Филлис засмеялась, Агнесса рассмеялась вслед за нею, но потом сказала серьезно:
— Я понимаю, почему. Ожесточенность жизненной борьбой накладывает свой отпечаток, но я была еще молода, когда все переменилось, и оттого этот след исчез. А ты не замечала, Фил, что зачастую люди стареют, изменяются внезапно! Лет десять человек может выглядеть почти одинаково изо дня в день, но потом ты на неделю теряешь его из виду — и удивляешься произошедшим переменам. Так и я могу измениться вдруг, просто этот период для меня еще не наступил, я не успела подойти к роковому рубежу. Вот когда я из девчонки превратилась в молодую женщину, то заметила это сама: как раз с начала злоключений в Хоултоне. Помяни мое слово: увидимся мы с тобой, когда мне будет лет тридцать, — ты меня не узнаешь! Может, я и не постарею, но стану другой.
— Когда-то это еще будет?! — произнесла Филлис и прибавила с выражением лукавства в голубых глазах: — А ведь ты не узнала меня сегодня на вокзале! Что бы это значило?
Агнесса улыбнулась. Она и вправду не сразу узнала Филлис. Удивительно, как все-таки положение и наряд меняет внешность человека! Посудомойка имела очень мало общего с владелицей роскошного магазина. Филлис всегда была довольно симпатичной, но теперь она обрела уверенность, а с нею — своеобразные, по-особому привлекательные черты. Ее пепельные волосы были в идеальном порядке уложены и заколоты черепаховыми гребнями, на пальцах сверкали кольца, бежевое шелковое платье сидело безупречно; Филлис немного похудела, как раз настолько, чтобы обрести истинную стройность настоящей дамы; Агнесса подумала о том, сколько усилий пришлось для всего этого приложить бывшей работнице ресторана. Подруга была девушкой из низов, и какая-то простота все равно сохранялась в ее облике, несмотря на нынешнее совершенство манер, но это не портило общего впечатления, не отталкивало, а скорее, напротив, располагало; к тому же держалась Филлис совсем не высокомерно.

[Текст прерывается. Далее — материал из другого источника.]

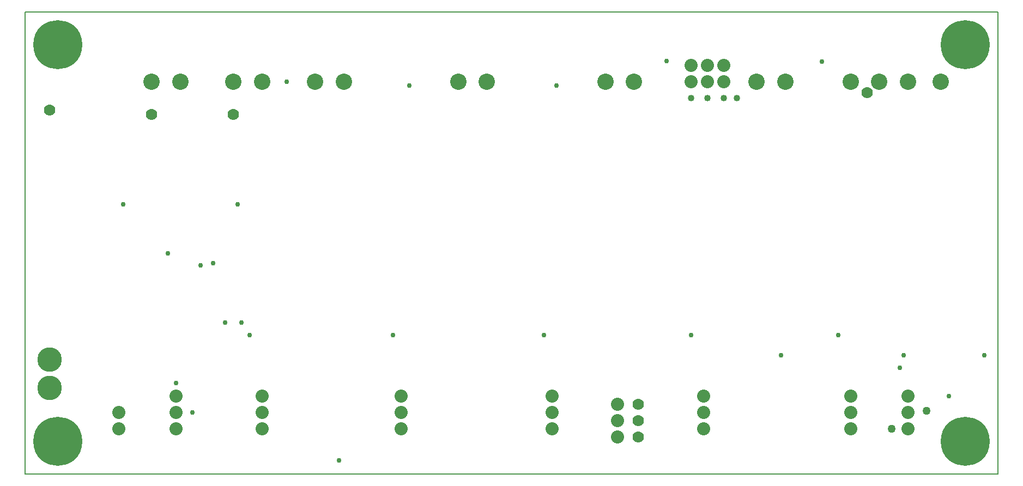
<source format=gbr>
G04 PROTEUS GERBER X2 FILE*
%TF.GenerationSoftware,Labcenter,Proteus,8.7-SP3-Build25561*%
%TF.CreationDate,2021-04-27T11:42:45+00:00*%
%TF.FileFunction,Copper,L2,Inr*%
%TF.FilePolarity,Positive*%
%TF.Part,Single*%
%TF.SameCoordinates,{6203c4a4-ae23-4678-9b2e-be1f49d5fe9b}*%
%FSLAX45Y45*%
%MOMM*%
G01*
%TA.AperFunction,ViaPad*%
%ADD17C,1.270000*%
%ADD18C,0.762000*%
%ADD19C,1.778000*%
%ADD70C,1.016000*%
%TA.AperFunction,ComponentPad*%
%ADD20C,3.810000*%
%ADD21C,2.540000*%
%ADD22C,2.032000*%
%TA.AperFunction,OtherPad,Unknown*%
%ADD36C,7.620000*%
%TA.AperFunction,Profile*%
%ADD37C,0.203200*%
%TD.AperFunction*%
D17*
X+6858000Y-3556000D03*
D18*
X-4381500Y-825500D03*
X-3873500Y-1016000D03*
X-3111500Y-2095500D03*
X-889000Y-2095500D03*
X+1460500Y-2095500D03*
X+3746500Y-2095500D03*
X+6032500Y-2095500D03*
X-5080000Y-63500D03*
D19*
X-4635500Y+1333500D03*
X-3365500Y+1333500D03*
X+6477000Y+1667185D03*
X+2921000Y-3175000D03*
X+2921000Y-3429000D03*
X+2921000Y-3683000D03*
D70*
X+4457601Y+1587500D03*
X+4254500Y+1587500D03*
X+4000500Y+1587500D03*
X+3746500Y+1587500D03*
D18*
X-4000500Y-3302000D03*
X-4254500Y-2844450D03*
D17*
X+7400945Y-3273445D03*
D18*
X+7747000Y-3048000D03*
X+7048500Y-2413000D03*
X+5143500Y-2413000D03*
X+6985000Y-2603500D03*
X+8295505Y-2412861D03*
D19*
X-6223000Y+1397000D03*
D18*
X+3365500Y+2159000D03*
X+5774838Y+2150575D03*
X+1651000Y+1778000D03*
X-635000Y+1778000D03*
X-2540000Y+1841500D03*
X-3684182Y-979154D03*
X-1724959Y-4050313D03*
X-3302000Y-63500D03*
X-3492500Y-1905000D03*
X-3238500Y-1905000D03*
D20*
X-6223000Y-2476500D03*
X-6223000Y-2921000D03*
D21*
X-2095500Y+1841500D03*
X-1651000Y+1841500D03*
D22*
X-2921000Y-3556000D03*
X-2921000Y-3048000D03*
X-2921000Y-3302000D03*
D21*
X+571500Y+1841500D03*
X+127000Y+1841500D03*
D22*
X-762000Y-3556000D03*
X-762000Y-3302000D03*
X-762000Y-3048000D03*
X+1587500Y-3302000D03*
X+1587500Y-3556000D03*
X+1587500Y-3048000D03*
D21*
X+2857500Y+1841500D03*
X+2413000Y+1841500D03*
D22*
X+3937000Y-3556000D03*
X+6223000Y-3556000D03*
X+3937000Y-3048000D03*
X+6223000Y-3048000D03*
X+3937000Y-3302000D03*
X+6223000Y-3302000D03*
D21*
X+5207000Y+1841500D03*
X+4762500Y+1841500D03*
X+7620000Y+1841500D03*
X+7112000Y+1841500D03*
D22*
X+7112000Y-3302000D03*
X+7112000Y-3556000D03*
X+7112000Y-3048000D03*
D21*
X+6667500Y+1841500D03*
X+6223000Y+1841500D03*
D22*
X-4254500Y-3556000D03*
D36*
X-6096000Y-3746500D03*
X-6096000Y+2413000D03*
X+8001000Y+2413000D03*
X+8001000Y-3746500D03*
D21*
X-4191000Y+1841500D03*
X-4635500Y+1841500D03*
X-2921000Y+1841500D03*
X-3365500Y+1841500D03*
D22*
X-4254500Y-3048000D03*
X-4254500Y-3302000D03*
X+3746500Y+2095500D03*
X+2603500Y-3175000D03*
X+3746500Y+1841500D03*
X+4000500Y+2095500D03*
X+2603500Y-3429000D03*
X+4000500Y+1841500D03*
X+4254500Y+2095500D03*
X+2603500Y-3683000D03*
X+4254500Y+1841500D03*
X-5143500Y-3302000D03*
X-5143500Y-3556000D03*
D37*
X-6604000Y-4254500D02*
X+8509000Y-4254500D01*
X+8509000Y+2921000D01*
X-6604000Y+2921000D01*
X-6604000Y-4254500D01*
M02*

</source>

К слову сказать, Агнессе очень понравился магазин, которому подруга отдавала все свое время, — у Филлис явно был вкус и способности, раскрывшиеся благодаря удачному стечению обстоятельств. Агнессу несколько смутила вывеска, на которой рядом с фамилией Филлис красовалась и ее фамилия: женщина считала в виду отсутствия прямого участия упоминание своего имени неуместным. Но она ничего не сказала, боясь обидеть подругу — Филлис с таким увлечением говорила о магазине, и только о магазине, что чувствовалось: это и есть ее жизнь и ее призвание.
— А ты заметила, как одеты продавщицы? Я сама придумала такие фасоны!.. Тебе нравится торт? — в следующую минуту спросила она. — Возьми еще! Я приготовила для тебя, к твоему приезду.
— Спасибо, очень вкусно. Я тоже иногда готовлю сама.
Они сидели вдвоем в уютной гостиной и пили чай с тортом, собственноручно испеченным Филлис. Она же сама ухаживала за гостьей: Филлис жила одна и держала приходящую служанку. Когда Агнесса спросила подругу о личной жизни, та покраснела и со смущенным смехом заявила, что «мистер Барретт (тот самый, что был послан ей в помощь в создании магазина), конечно, очень мил, но…»
— Я слишком увлечена делом, ценю свободу, чтобы быть зависимой от кого-то. Ведь если я выйду замуж, мне придется все оставить и заняться домом, семьей, — закончила она уже вполне серьезно.
Агнесса вспомнила, как в былые времена Филлис толковала о вероятности выгодного брака, возлагая на него большие надежды. Похоже, тогда она считала, что для хорошенькой, но бедной девушки это единственный путь к достижению благополучия. Конечно, Филлис помог случай, но все же как много зависит от смены условий жизни!